Exercise objective =>
Transcribe every line of text in the records below, leaving out the picture markers.

--- Data extracts ---

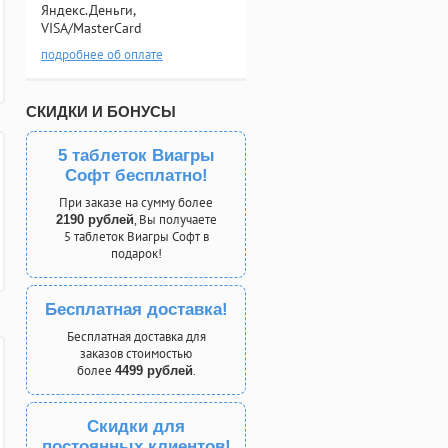
Яндекс.Деньги,
VISA/MasterCard
подробнее об оплате
СКИДКИ И БОНУСЫ
5 таблеток Виагры
Софт бесплатно!
При заказе на сумму более
, Вы получаете
2190 рублей
5 таблеток Виагры Софт в
подарок!
Бесплатная доставка!
Бесплатная доставка для
заказов стоимостью
более
.
4499 рублей
Скидки для
постоянных клиентов!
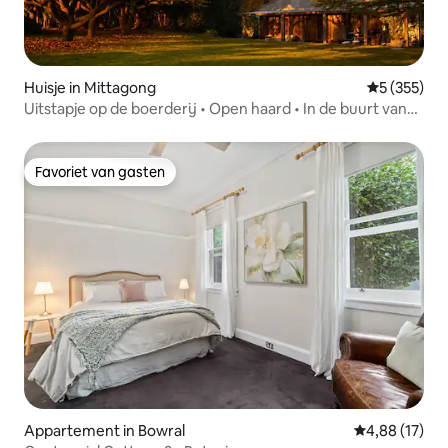
Huisje in Mittagong
Gemiddelde 
5 (355)
Uitstapje op de boerderij • Open haard • In de buurt van
Bowral
Favoriet van gasten
Favoriet van gasten
Appartement in Bowral
Gemiddelde be
4,88 (17)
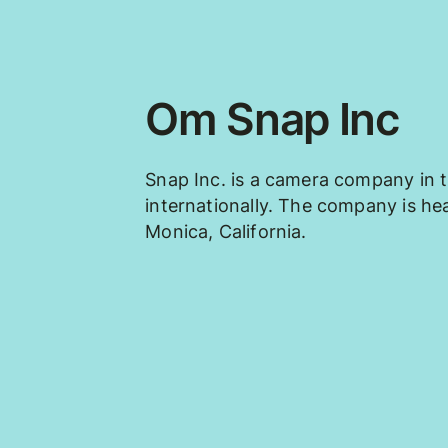
Om Snap Inc
Snap Inc. is a camera company in 
internationally. The company is he
Monica, California.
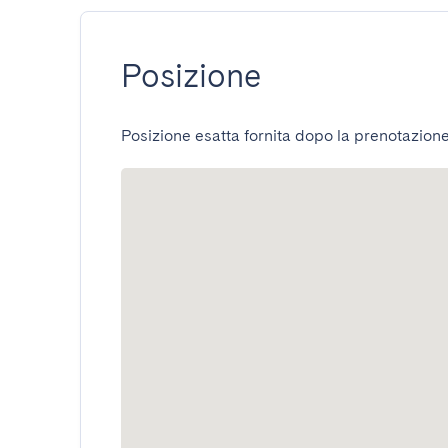
Posizione
Posizione esatta fornita dopo la prenotazione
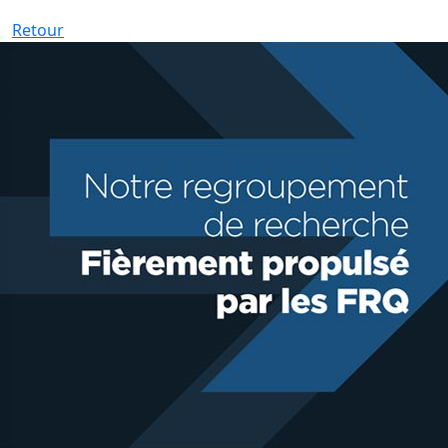
Retour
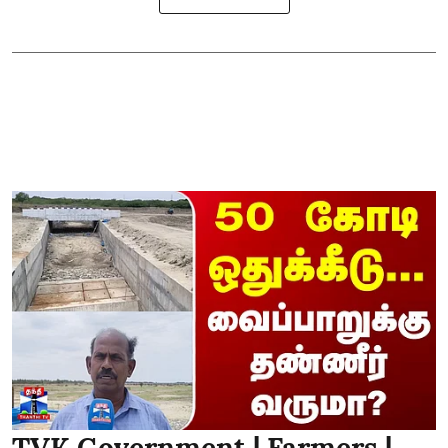
TVK Government | Farmers |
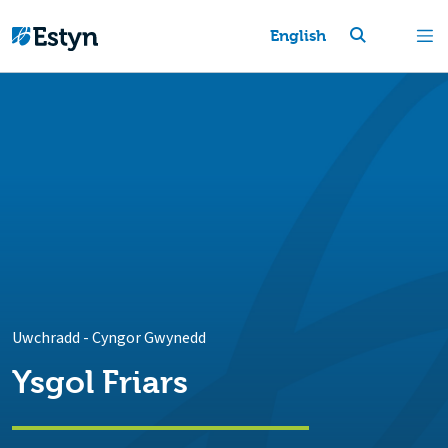
English
Uwchradd
-
Cyngor Gwynedd
Ysgol Friars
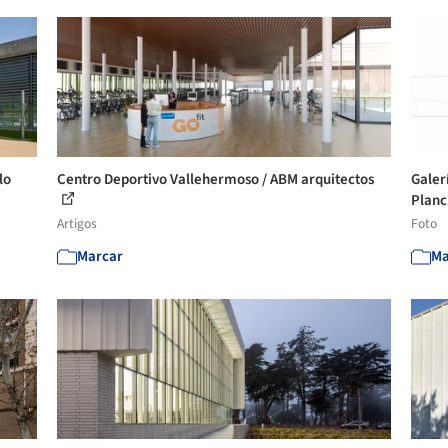
lo
Centro Deportivo Vallehermoso / ABM arquitectos
Galer
Planck
Artigos
Foto
Marcar
Ma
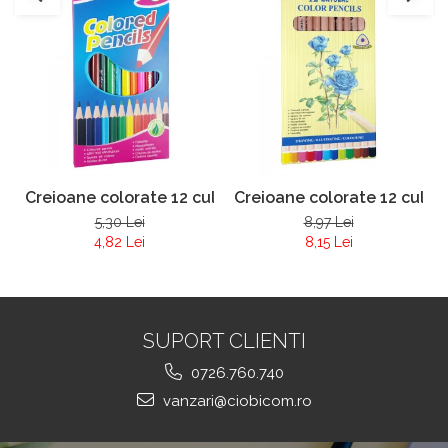
Creioane colorate 12 culori Yalong 830041
Creioane colorate 12 culor
5,30 Lei
8,97 Lei
4,82 Lei
8,15 Lei
SUPORT CLIENTI
0726.760.740
vanzari@ciobicom.ro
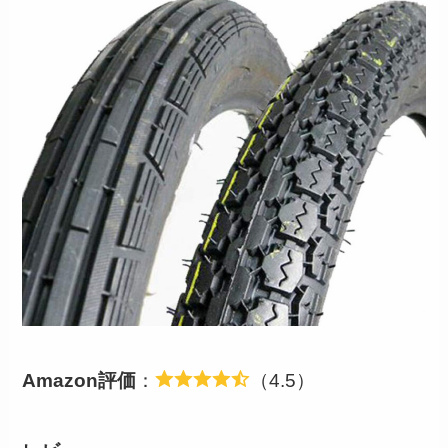
Amazon評価
：
（4.5）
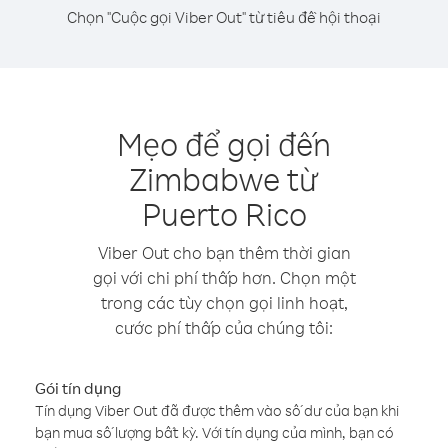
Chọn "Cuộc gọi Viber Out" từ tiêu đề hội thoại
Mẹo để gọi đến
Zimbabwe từ
Puerto Rico
Viber Out cho bạn thêm thời gian
gọi với chi phí thấp hơn. Chọn một
trong các tùy chọn gọi linh hoạt,
cước phí thấp của chúng tôi:
Gói tín dụng
Tín dụng Viber Out đã được thêm vào số dư của bạn khi
bạn mua số lượng bất kỳ. Với tín dụng của mình, bạn có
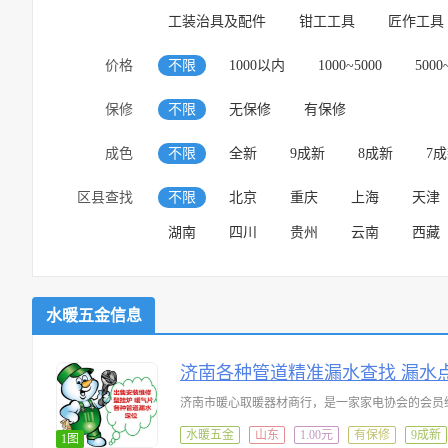
工装治具及配件
钳工工具
匠作工具
价格
不限
1000以内
1000~5000
5000
保修
不限
无保修
有保修
成色
不限
全新
9成新
8成新
7
区县查找
不限
北京
重庆
上海
天津
湖南
四川
贵州
云南
西藏
水暖五金信息
济南各种管道精准漏水查找 漏水
水暖五金
山东
1.00元
有保修
9成新
1图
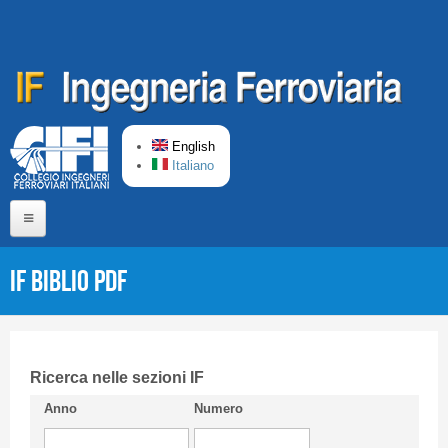
Skip to main content
English
Italiano
Home
IF Biblio PDF
About us
Editorial Board
Short presentation CIFI
Ricerca nelle sezioni IF
Anno
Numero
Guideline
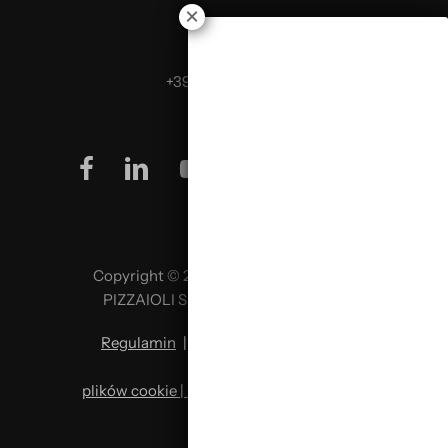
Telefon:
+39 0499624665
facebook
linkedin
youtube
instagram
Copyright © 2026 SCUOLA ITALIANA
PIZZAIOLI SRL P. IVA 02957980341
Regulamin
|
Polityka prywatności
|
Polityka
plików cookie | Zmiana preferencji plików
cookie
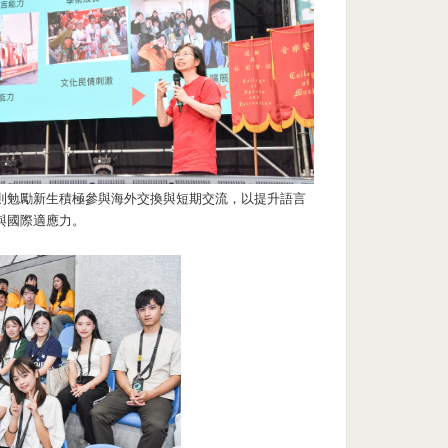
則勉勵新生積極參與海外交換與短期交流，以提升語言
與國際適應力。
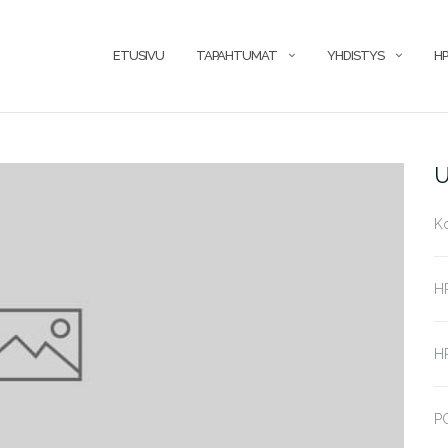
ETUSIVU
TAPAHTUMAT
YHDISTYS
HP
U
K
H
HP
P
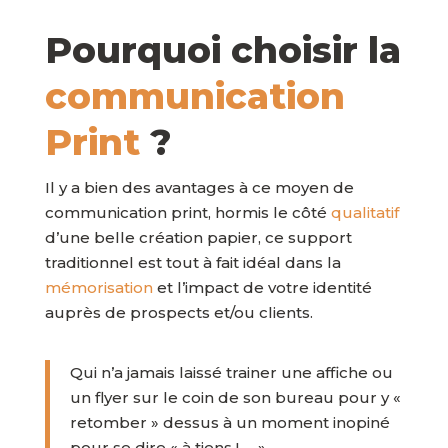
Pourquoi choisir la
communication
Print
?
Il y a bien des avantages à ce moyen de
communication print, hormis le côté
qualitatif
d’une belle création papier, ce support
traditionnel est tout à fait idéal dans la
mémorisation
et l’impact de votre identité
auprès de prospects et/ou clients.
Qui n’a jamais laissé trainer une affiche ou
un flyer sur le coin de son bureau pour y «
retomber » dessus à un moment inopiné
pour se dire « à tiens ! … ».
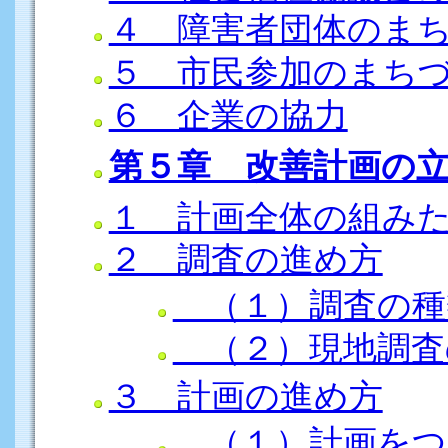
４ 障害者団体のま
５ 市民参加のまち
６ 企業の協力
第５章 改善計画の
１ 計画全体の組み
２ 調査の進め方
（１）調査の種
（２）現地調査
３ 計画の進め方
（１）計画をつ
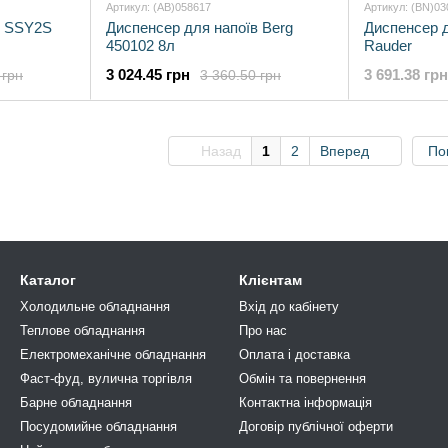
Артикул: (AB)058617
Артикул: (BN)03
в SSY2S
Диспенсер для напоїв Berg
Диспенсер 
450102 8л
Rauder
3 024.45 грн
3 691.38 грн
 грн
3 360.50 грн
Назад
1
2
Вперед
По
Каталог
Клієнтам
Холодильне обладнання
Вхід до кабінету
Теплове обладнання
Про нас
Електромеханічне обладнання
Оплата і доставка
Фаст-фуд, вулична торгівля
Обмін та повернення
Барне обладнання
Контактна інформація
Посудомийне обладнання
Договір публічної оферти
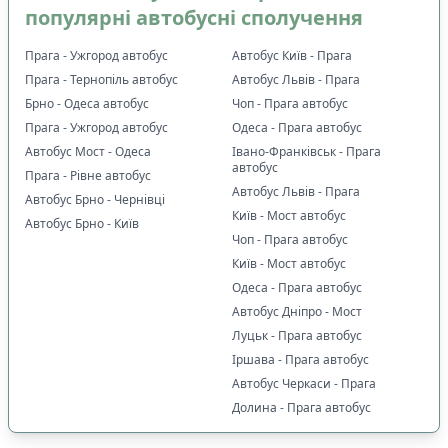
популярні автобусні сполучення
Прага - Ужгород автобус
Автобус Київ - Прага
Прага - Тернопіль автобус
Автобус Львів - Прага
Брно - Одеса автобус
Чоп - Прага автобус
Прага - Ужгород автобус
Одеса - Прага автобус
Автобус Мост - Одеса
Івано-Франківськ - Прага
автобус
Прага - Рівне автобус
Автобус Львів - Прага
Автобус Брно - Чернівці
Київ - Мост автобус
Автобус Брно - Київ
Чоп - Прага автобус
Київ - Мост автобус
Одеса - Прага автобус
Автобус Дніпро - Мост
Луцьк - Прага автобус
Іршава - Прага автобус
Автобус Черкаси - Прага
Долина - Прага автобус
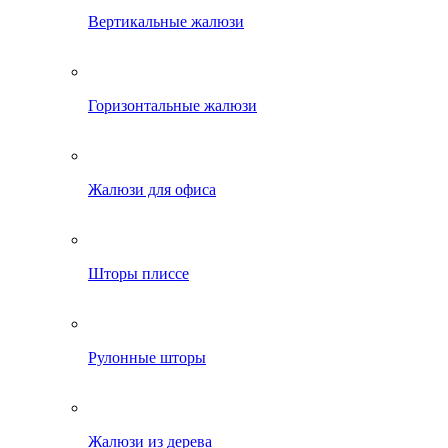
Вертикальные жалюзи
Горизонтальные жалюзи
Жалюзи для офиса
Шторы плиссе
Рулонные шторы
Жалюзи из дерева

---

Answer section =>
Яндекс.Деньги,
VISA/MasterCard
подробнее об оплате
СКИДКИ И БОНУСЫ
5 таблеток Виагры
Софт бесплатно!
При заказе на сумму более
, Вы получаете
2190 рублей
5 таблеток Виагры Софт в
подарок!
Бесплатная доставка!
Бесплатная доставка для
заказов стоимостью
более
.
4499 рублей
Скидки для
постоянных клиентов!
Huisje in Mittagong
Gemiddelde 
5 (355)
Uitstapje op de boerderij • Open haard • In de buurt van
Bowral
Favoriet van gasten
Favoriet van gasten
Appartement in Bowral
Gemiddelde be
4,88 (17)
Om Snap Inc
Snap Inc. is a camera company in 
internationally. The company is he
Monica, California.
Posizione
Posizione esatta fornita dopo la prenotazione
Retour
TVK Government | Farmers |
English
Uwchradd
-
Cyngor Gwynedd
Ysgol Friars
lo
Centro Deportivo Vallehermoso / ABM arquitectos
Galer
Planck
Artigos
Foto
Marcar
Ma
Creioane colorate 12 culori Yalong 830041
Creioane colorate 12 culor
5,30 Lei
8,97 Lei
4,82 Lei
8,15 Lei
SUPORT CLIENTI
0726.760.740
vanzari@ciobicom.ro
Amazon評価
：
（4.5）
Chọn "Cuộc gọi Viber Out" từ tiêu đề hội thoại
Mẹo để gọi đến
Zimbabwe từ
Puerto Rico
Viber Out cho bạn thêm thời gian
gọi với chi phí thấp hơn. Chọn một
trong các tùy chọn gọi linh hoạt,
cước phí thấp của chúng tôi:
Gói tín dụng
Tín dụng Viber Out đã được thêm vào số dư của bạn khi
bạn mua số lượng bất kỳ. Với tín dụng của mình, bạn có
工装治具及配件
钳工工具
匠作工具
价格
不限
1000以内
1000~5000
5000
保修
不限
无保修
有保修
成色
不限
全新
9成新
8成新
7
区县查找
不限
北京
重庆
上海
天津
湖南
四川
贵州
云南
西藏
水暖五金信息
济南各种管道精准漏水查找 漏水
水暖五金
山东
1.00元
有保修
9成新
1图
Skip to main content
English
Italiano
Home
IF Biblio PDF
About us
Editorial Board
Short presentation CIFI
Ricerca nelle sezioni IF
Anno
Numero
Guideline
Telefon:
+39 0499624665
facebook
linkedin
youtube
instagram
Copyright © 2026 SCUOLA ITALIANA
PIZZAIOLI SRL P. IVA 02957980341
Regulamin
|
Polityka prywatności
|
Polityka
plików cookie | Zmiana preferencji plików
cookie
則勉勵新生積極參與海外交換與短期交流，以提升語言
與國際適應力。
ETUSIVU
TAPAHTUMAT
YHDISTYS
HP
U
K
H
HP
P
Pourquoi choisir la
communication
Print
?
Il y a bien des avantages à ce moyen de
communication print, hormis le côté
qualitatif
d’une belle création papier, ce support
traditionnel est tout à fait idéal dans la
mémorisation
et l’impact de votre identité
auprès de prospects et/ou clients.
Qui n’a jamais laissé trainer une affiche ou
un flyer sur le coin de son bureau pour y «
retomber » dessus à un moment inopiné
pour se dire « à tiens ! … ».
４ 障害者団体のま
５ 市民参加のまち
６ 企業の協力
第５章 改善計画の
１ 計画全体の組み
２ 調査の進め方
（１）調査の種
（２）現地調査
３ 計画の進め方
（１）計画をつ
Артикул: (AB)058617
Артикул: (BN)03
в SSY2S
Диспенсер для напоїв Berg
Диспенсер 
450102 8л
Rauder
3 024.45 грн
3 691.38 грн
 грн
3 360.50 грн
Назад
1
2
Вперед
По
Каталог
Клієнтам
Холодильне обладнання
Вхід до кабінету
Теплове обладнання
Про нас
Електромеханічне обладнання
Оплата і доставка
Фаст-фуд, вулична торгівля
Обмін та повернення
Барне обладнання
Контактна інформація
Посудомийне обладнання
Договір публічної оферти
популярні автобусні сполучення
Прага - Ужгород автобус
Автобус Київ - Прага
Прага - Тернопіль автобус
Автобус Львів - Прага
Брно - Одеса автобус
Чоп - Прага автобус
Прага - Ужгород автобус
Одеса - Прага автобус
Автобус Мост - Одеса
Івано-Франківськ - Прага
автобус
Прага - Рівне автобус
Автобус Львів - Прага
Автобус Брно - Чернівці
Київ - Мост автобус
Автобус Брно - Київ
Чоп - Прага автобус
Київ - Мост автобус
Одеса - Прага автобус
Автобус Дніпро - Мост
Луцьк - Прага автобус
Іршава - Прага автобус
Автобус Черкаси - Прага
Долина - Прага автобус
Вертикальные жалюзи
Горизонтальные жалюзи
Жалюзи для офиса
Шторы плиссе
Рулонные шторы
Жалюзи из дерева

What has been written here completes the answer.